In Nigeria, where nearly 25% of the samples collected in this study originated, seven samples exhibited six mutant types (two nonsynonymous types comprising P441S and V650F, and four nonsynonymous types comprising C469C, V589V, N664N, and A676A). Similarly, no validated or candidate amino acid mutations were detected in southwestern Nigeria according to recent studies [35, 44]. However, a low prevalence of single nucleotide polymorphisms (G665C, V666V, P553P, V510V, A578S, D464N, and Q613H) were also reported, although they differed from the results obtained in the current study [35, 44]. In general, these results indicate that the profiles of the molecular markers conferring artemisinin delayed clearance were still optimistic with respect to the public health situation in terms of malaria in Nigeria.

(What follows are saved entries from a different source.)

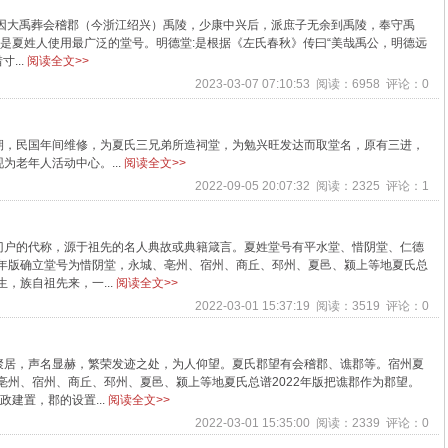
考因大禹葬会稽郡（今浙江绍兴）禹陵，少康中兴后，派庶子无余到禹陵，奉守禹
这是夏姓人使用最广泛的堂号。明德堂:是根据《左氏春秋》传曰“美哉禹公，明德远
...
阅读全文>>
2023-03-07 07:10:53 阅读：6958 评论：0
期，民国年间维修，为夏氏三兄弟所造祠堂，为勉兴旺发达而取堂名，原有三进，
老年人活动中心。...
阅读全文>>
2022-09-05 20:07:32 阅读：2325 评论：1
门户的代称，源于祖先的名人典故或典籍箴言。夏姓堂号有平水堂、惜阴堂、仁德
1年版确立堂号为惜阴堂，永城、亳州、宿州、商丘、邳州、夏邑、颍上等地夏氏总
，族自祖先来，一...
阅读全文>>
2022-03-01 15:37:19 阅读：3519 评论：0
聚居，声名显赫，繁荣发迹之处，为人仰望。夏氏郡望有会稽郡、谯郡等。宿州夏
、亳州、宿州、商丘、邳州、夏邑、颍上等地夏氏总谱2022年版把谯郡作为郡望。
建置，郡的设置...
阅读全文>>
2022-03-01 15:35:00 阅读：2339 评论：0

The molecular genetic analyses conducted in this study showed that the haplotype diversity of the samples imported Africa was relatively low. Similarly, haplotype diversity of P. falciparum isolates in Congo, Ghana, Kenya and Tanzania in a previous study was 0.067, 0.123, 0.066 and 0.056, respectively [45]. Also, southwestern Nigeria reported Hd 0.080–0.157 in two states [35]. However, another research reported Hd 0.74 from African isolates [46]. The difference might result from heterogeneity of spatial distribution of samples. The current study also showed that the sequence diversity varied among the isolates from West, South, East, and Central Africa. The isolates from East Africa had the highest genetic diversity, whereas those from Central Africa had the lowest diversity. The discrepancy might have been related to the unequal sample sizes in different areas. Further investigation is required. Regarding the neutrality test, there was no consistent results. Tajima’s D value in this study was found to be negative and statistically significantly in terms of the total samples from Africa. Another research also reported similar trends from African isolates [46]. Nevertheless, negative Tajima’s D value without statistical significance was observed in Nigeria which indicated k13 gene evolved under neutral model [35].

Conclusions

In conclusion, this study determined the frequency and spatial distribution of Pfcrt and k13 mutations associated with drug resistance in P. falciparum malaria cases imported into Zhejiang province. In Africa, wild-type Pfcrt was predominant, but detection of k13 mutants was limited by the absence of genetically validated molecular markers of artemisinin delayed parasite clearance, except one case from Rwanda harbouring the R561H mutation. Both Pfcrt and k13 mutations were detected in patients from Southeast Asia and Oceania. These results may guide efforts to make more rational and targeted drug policies to eliminate resistant malaria in the study region and demonstrated that molecular markers are an effective and convenient tool to improve the surveillance of drug resistance.